L’intensité de l’image visuelle dépend, comme sa grandeur, de la longueur de sa projection. Lorsque le petit point brillant produit par l’excitation d’une zone hypnogène est extériorisé à 3 mètres sur un mur, il paraît beaucoup plus pâle que lorsqu’il se projette sur un livre que le malade tient à la main. C’est un nouveau rapprochement à établir avec l’image consécutive, dont la couleur pâlit lorsqu’on éloigne l’écran sur lequel on la projette[1].

Si, par les caractères précédents, l’image visuelle provoquée par excitation périphérique se rapproche de l’image consécutive, elle se sépare en même temps d’une autre espèce d’image visuelle, l’image hallucinatoire produite par suggestion. Ainsi que nous l’avons dit ailleurs, et comme nous avons pu le vérifier encore une fois, l’hallucination visuelle suggérée occupe un point fixe dans l’espace ; à moins de suggestion contraire, elle ne suit pas les mouvements des yeux et elle ne s’agrandit pas à mesure que la distance entre elle et le sujet augmente.

Exemple : nous faisons apparaître par suggestion hypnotique une croix rouge sur une feuille de papier blanc. Au réveil, le sujet aperçoit la croix à la place qu’on lui a assignée ; il la voit sur cette feuille de papier seulement ; si on le prie de regarder une autre feuille de papier ou de jeter les yeux sur l’écran, le sujet n’y retrouve pas la croix, comme il y retrouverait une image consécutive ordinaire ; la croix rouge ne suit pas davantage le mouvement des yeux.
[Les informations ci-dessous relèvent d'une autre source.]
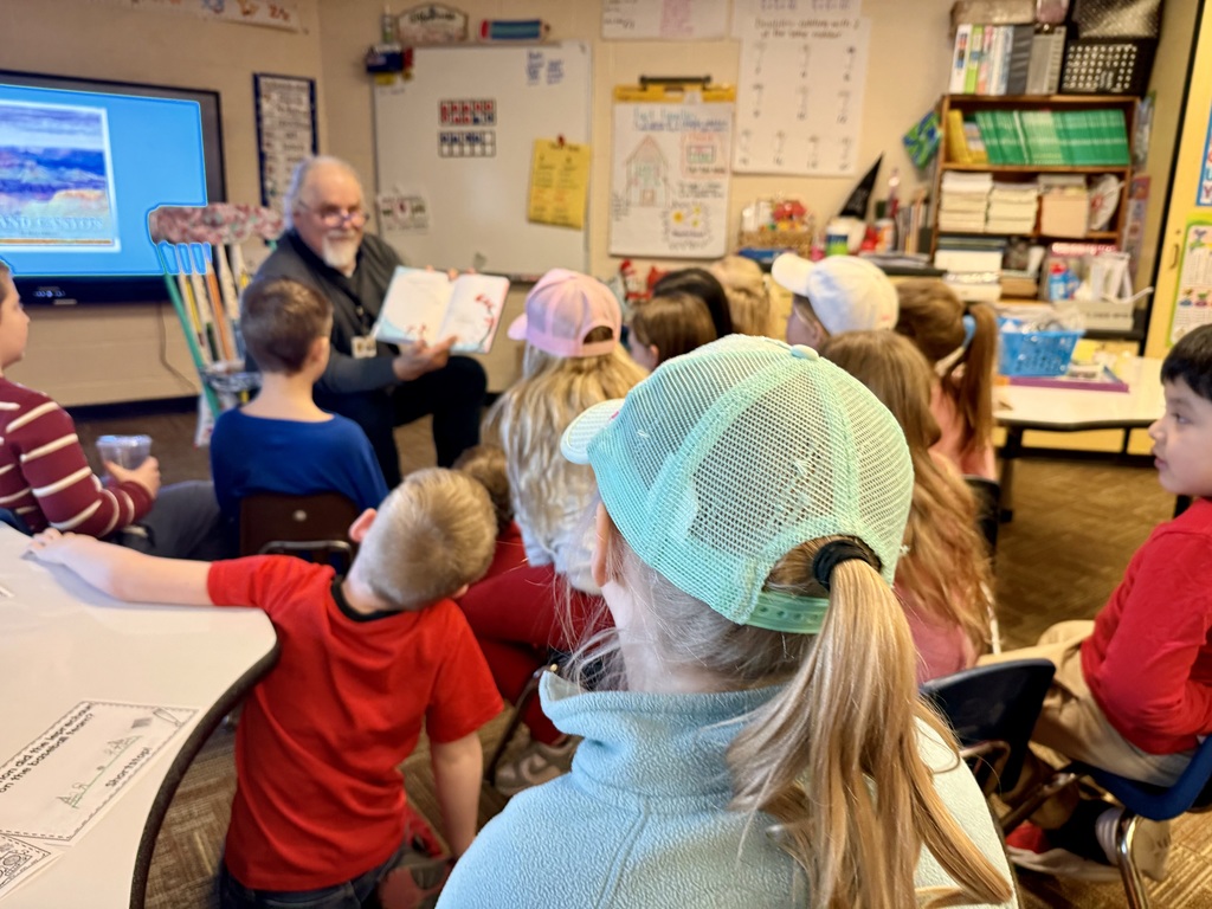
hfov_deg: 71.6
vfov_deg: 56.8
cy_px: 454
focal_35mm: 24
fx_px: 840
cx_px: 606
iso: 400
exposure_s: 1/60
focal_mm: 6.76
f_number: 1.78
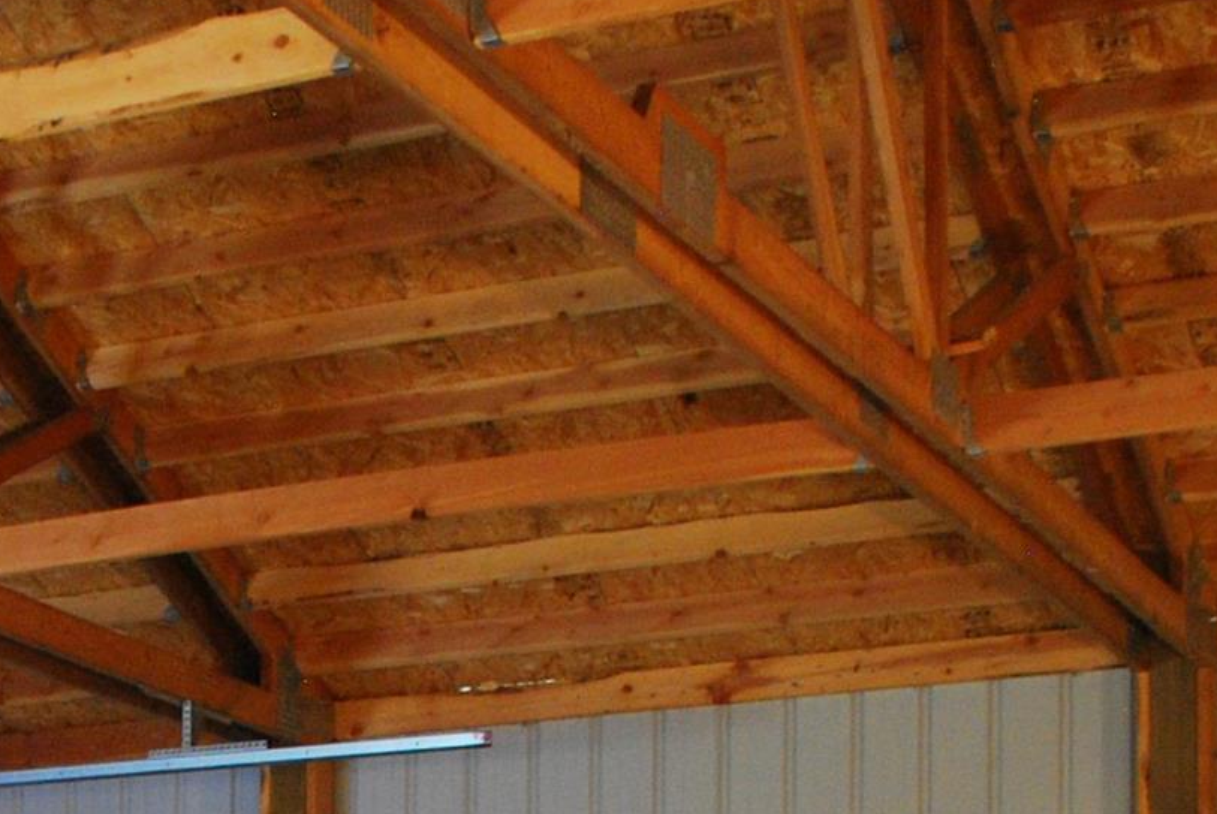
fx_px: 3452
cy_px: 1448
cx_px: -82
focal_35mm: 102
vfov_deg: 12.4
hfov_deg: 19.3
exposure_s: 1/13
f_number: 3.5
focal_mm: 18
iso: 800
Enfin, quand le sujet a eu le soin d’entourer d’un trait à l’encre la croix imaginaire, et qu’on éloigne la feuille de papier sur laquelle cette croix est fixée, le sujet ne voit pas la croix s’agrandir et déborder en quelque sorte la ligne de contour qu’il a tracée.
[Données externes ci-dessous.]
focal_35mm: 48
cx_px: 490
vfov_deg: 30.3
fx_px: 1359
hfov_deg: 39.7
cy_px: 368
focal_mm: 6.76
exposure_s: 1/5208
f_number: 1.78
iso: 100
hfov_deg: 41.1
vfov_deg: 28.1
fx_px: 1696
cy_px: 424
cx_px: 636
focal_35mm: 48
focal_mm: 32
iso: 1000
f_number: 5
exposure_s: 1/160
Ces différences entre l’image hallucinatoire et les images visuelles précédemment décrites, ne sont pas inexplicables ; elles nous paraissent naturelles, et même nécessaires. Mais nous devons avertir qu’ici nous entrons dans le domaine de l’explication.

Il est facile de comprendre, suivant nous, comment il se fait qu’une image purement mentale, intra-cérébrale, comme celles qu’on provoque en excitant le tégument insensible, présente ces deux propriétés, de s’agrandir quand on éloigne l’écran sur lequel on la projette, et de suivre les mouvements du regard ; cela tient à ce que cette image

  1. Binet, Psychologie du raisonnement.